** Task data follows **

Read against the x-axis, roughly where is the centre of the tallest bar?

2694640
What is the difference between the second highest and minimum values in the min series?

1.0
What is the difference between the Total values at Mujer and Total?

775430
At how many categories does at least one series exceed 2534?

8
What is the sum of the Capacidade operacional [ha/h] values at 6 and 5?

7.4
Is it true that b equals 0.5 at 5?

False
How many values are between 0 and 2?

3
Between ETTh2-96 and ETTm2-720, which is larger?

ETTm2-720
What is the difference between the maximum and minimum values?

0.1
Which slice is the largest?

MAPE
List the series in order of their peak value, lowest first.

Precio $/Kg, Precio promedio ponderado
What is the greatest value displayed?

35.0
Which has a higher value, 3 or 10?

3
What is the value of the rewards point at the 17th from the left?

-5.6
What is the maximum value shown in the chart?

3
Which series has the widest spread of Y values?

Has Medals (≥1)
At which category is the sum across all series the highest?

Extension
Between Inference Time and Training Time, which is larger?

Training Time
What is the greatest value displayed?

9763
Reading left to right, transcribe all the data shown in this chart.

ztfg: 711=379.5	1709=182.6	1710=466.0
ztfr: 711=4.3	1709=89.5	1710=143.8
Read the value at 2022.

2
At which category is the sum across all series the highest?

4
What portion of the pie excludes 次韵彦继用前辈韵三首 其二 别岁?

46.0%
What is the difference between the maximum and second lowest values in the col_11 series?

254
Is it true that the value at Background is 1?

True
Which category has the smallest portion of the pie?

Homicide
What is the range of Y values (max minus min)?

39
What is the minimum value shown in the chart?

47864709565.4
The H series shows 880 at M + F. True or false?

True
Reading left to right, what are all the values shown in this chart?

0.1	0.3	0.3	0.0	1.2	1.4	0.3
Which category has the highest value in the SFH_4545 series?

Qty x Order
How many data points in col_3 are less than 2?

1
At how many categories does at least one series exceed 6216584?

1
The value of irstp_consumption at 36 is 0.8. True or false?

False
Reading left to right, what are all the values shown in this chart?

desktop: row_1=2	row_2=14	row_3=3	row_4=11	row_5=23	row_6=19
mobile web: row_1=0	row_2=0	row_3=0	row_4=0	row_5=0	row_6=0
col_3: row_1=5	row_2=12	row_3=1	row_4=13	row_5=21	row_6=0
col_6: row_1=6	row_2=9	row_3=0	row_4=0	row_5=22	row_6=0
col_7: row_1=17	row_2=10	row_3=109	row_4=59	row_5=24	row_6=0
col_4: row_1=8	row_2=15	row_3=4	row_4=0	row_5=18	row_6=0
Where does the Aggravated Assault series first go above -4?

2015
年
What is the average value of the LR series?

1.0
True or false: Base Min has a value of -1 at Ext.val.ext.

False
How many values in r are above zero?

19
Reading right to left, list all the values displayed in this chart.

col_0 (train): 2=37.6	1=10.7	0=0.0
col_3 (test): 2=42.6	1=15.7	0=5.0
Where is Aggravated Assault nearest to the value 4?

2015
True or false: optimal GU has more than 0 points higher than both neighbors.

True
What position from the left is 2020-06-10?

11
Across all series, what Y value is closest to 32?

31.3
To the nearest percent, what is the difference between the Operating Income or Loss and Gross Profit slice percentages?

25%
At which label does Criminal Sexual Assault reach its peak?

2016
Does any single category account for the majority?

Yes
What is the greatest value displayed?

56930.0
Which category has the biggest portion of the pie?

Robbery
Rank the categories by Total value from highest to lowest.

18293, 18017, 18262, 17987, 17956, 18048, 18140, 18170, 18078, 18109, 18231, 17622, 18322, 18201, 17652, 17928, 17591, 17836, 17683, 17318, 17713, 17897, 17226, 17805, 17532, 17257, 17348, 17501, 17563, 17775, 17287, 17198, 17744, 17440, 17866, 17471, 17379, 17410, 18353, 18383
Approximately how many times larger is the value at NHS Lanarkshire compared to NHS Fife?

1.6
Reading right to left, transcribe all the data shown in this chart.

** End of Task data **

§ Task prompt
Which lines in the entries above contain the word "lowest"? Show each of them in full.

§ Output
List the series in order of their peak value, lowest first.
What is the difference between the maximum and second lowest values in the col_11 series?
Rank the categories by Total value from highest to lowest.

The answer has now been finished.